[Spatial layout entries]
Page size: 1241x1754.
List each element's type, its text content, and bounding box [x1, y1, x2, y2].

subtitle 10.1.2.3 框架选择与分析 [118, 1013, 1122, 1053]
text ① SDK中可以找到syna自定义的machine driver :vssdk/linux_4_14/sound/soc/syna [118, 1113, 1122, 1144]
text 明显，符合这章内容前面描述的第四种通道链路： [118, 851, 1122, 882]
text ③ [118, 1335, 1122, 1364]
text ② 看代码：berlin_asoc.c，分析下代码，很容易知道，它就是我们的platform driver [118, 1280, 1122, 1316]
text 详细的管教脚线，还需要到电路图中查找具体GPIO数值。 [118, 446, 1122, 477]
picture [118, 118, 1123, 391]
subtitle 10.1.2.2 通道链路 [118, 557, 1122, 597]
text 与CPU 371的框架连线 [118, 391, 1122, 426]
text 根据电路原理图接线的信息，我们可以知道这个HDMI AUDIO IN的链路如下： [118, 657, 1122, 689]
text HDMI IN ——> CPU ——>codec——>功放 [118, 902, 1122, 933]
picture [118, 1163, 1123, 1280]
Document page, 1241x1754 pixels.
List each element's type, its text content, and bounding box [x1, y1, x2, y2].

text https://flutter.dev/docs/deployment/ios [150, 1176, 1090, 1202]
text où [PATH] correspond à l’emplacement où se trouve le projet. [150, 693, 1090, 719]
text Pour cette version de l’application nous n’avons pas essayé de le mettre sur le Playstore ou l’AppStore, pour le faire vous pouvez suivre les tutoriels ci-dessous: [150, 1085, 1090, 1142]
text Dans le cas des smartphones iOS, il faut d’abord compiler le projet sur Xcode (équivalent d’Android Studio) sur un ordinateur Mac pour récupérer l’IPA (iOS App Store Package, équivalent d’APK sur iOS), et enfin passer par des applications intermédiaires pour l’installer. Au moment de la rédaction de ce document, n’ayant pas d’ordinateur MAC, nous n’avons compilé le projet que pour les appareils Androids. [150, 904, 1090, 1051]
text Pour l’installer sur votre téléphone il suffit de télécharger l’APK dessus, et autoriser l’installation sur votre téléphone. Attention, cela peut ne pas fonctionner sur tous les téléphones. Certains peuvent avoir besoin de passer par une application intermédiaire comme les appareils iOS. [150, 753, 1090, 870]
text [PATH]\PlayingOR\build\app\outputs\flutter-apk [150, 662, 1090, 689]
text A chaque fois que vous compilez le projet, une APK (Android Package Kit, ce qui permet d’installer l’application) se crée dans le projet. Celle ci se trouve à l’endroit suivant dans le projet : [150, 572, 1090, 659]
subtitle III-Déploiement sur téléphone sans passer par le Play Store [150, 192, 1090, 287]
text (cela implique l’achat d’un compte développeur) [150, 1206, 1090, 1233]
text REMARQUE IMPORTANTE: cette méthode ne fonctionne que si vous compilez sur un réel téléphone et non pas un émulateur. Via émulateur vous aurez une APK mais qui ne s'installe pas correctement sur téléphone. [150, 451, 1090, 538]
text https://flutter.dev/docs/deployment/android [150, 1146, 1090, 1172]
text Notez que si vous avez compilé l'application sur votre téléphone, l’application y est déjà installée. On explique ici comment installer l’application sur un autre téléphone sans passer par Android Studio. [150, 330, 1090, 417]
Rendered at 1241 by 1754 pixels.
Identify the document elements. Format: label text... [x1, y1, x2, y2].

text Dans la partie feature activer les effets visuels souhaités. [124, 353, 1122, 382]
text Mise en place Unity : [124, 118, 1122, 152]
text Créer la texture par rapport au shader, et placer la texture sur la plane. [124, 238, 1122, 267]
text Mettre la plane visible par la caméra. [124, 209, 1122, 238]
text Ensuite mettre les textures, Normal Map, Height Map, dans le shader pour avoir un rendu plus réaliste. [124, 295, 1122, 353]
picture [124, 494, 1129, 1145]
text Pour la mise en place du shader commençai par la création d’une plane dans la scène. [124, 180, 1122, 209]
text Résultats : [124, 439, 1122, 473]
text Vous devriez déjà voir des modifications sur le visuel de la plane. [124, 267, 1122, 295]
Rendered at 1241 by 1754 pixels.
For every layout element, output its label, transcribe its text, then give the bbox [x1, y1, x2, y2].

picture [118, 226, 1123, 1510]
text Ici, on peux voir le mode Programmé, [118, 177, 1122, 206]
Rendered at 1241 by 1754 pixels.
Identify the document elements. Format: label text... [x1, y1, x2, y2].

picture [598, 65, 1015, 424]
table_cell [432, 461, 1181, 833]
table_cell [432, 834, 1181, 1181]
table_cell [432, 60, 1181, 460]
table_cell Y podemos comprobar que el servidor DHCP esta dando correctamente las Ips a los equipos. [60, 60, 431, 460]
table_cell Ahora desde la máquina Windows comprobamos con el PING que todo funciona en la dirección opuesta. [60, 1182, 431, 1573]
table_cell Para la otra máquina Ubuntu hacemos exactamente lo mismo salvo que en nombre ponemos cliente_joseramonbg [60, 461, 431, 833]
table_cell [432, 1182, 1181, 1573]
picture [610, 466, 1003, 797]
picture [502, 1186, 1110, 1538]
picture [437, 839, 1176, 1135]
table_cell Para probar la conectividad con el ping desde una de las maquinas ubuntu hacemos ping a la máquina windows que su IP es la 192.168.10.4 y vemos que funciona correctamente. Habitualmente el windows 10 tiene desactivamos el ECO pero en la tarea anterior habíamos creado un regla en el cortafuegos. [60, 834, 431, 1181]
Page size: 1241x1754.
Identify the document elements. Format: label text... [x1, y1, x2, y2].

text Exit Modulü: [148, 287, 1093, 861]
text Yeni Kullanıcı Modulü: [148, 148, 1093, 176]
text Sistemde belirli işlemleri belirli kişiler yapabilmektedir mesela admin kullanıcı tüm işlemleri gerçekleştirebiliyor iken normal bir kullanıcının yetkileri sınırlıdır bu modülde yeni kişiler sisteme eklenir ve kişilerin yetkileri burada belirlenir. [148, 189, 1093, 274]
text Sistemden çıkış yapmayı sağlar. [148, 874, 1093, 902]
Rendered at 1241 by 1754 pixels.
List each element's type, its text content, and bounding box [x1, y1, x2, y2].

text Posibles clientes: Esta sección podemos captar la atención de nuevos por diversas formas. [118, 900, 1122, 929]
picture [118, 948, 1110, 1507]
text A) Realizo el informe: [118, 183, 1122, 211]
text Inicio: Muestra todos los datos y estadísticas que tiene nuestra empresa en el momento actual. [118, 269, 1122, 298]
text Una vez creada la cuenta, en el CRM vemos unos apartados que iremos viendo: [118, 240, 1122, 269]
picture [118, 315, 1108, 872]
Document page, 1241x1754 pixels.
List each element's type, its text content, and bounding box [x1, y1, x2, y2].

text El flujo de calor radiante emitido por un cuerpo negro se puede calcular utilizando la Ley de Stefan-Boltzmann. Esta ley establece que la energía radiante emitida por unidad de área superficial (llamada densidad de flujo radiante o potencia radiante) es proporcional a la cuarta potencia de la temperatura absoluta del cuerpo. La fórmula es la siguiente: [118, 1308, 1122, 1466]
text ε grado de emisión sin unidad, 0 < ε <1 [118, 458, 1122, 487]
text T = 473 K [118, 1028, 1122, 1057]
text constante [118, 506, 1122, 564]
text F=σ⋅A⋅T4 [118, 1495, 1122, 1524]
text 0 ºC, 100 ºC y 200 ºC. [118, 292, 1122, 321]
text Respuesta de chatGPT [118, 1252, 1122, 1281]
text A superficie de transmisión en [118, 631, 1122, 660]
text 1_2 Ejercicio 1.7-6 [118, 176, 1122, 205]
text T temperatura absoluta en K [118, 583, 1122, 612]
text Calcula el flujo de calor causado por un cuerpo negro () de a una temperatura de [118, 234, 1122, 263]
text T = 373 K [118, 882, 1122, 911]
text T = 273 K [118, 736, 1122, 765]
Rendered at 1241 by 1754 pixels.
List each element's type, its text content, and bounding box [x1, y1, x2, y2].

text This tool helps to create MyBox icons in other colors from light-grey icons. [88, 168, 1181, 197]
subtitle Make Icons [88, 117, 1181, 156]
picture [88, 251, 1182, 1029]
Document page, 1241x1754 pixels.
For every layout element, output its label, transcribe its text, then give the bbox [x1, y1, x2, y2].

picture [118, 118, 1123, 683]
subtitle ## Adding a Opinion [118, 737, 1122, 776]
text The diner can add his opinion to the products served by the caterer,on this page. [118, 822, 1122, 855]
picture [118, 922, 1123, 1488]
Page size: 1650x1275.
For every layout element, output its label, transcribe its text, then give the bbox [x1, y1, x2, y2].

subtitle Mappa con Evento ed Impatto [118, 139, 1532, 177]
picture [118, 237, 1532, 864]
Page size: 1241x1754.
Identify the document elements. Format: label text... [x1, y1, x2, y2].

- **WORK TO DO**
Reproduce the records word for word, starting at the very first line and ending after the line that contains "text ② 看代码：berlin_asoc.c，分析下代码，很容易知道，它就是我们的platform".

- **RESULT OF THE EXERCISE**
Page size: 1241x1754.
List each element's type, its text content, and bounding box [x1, y1, x2, y2].

subtitle 10.1.2.3 框架选择与分析 [118, 1013, 1122, 1053]
text ① SDK中可以找到syna自定义的machine driver :vssdk/linux_4_14/sound/soc/syna [118, 1113, 1122, 1144]
text 明显，符合这章内容前面描述的第四种通道链路： [118, 851, 1122, 882]
text ③ [118, 1335, 1122, 1364]
text ② 看代码：berlin_asoc.c，分析下代码，很容易知道，它就是我们的platform driver [118, 1280, 1122, 1316]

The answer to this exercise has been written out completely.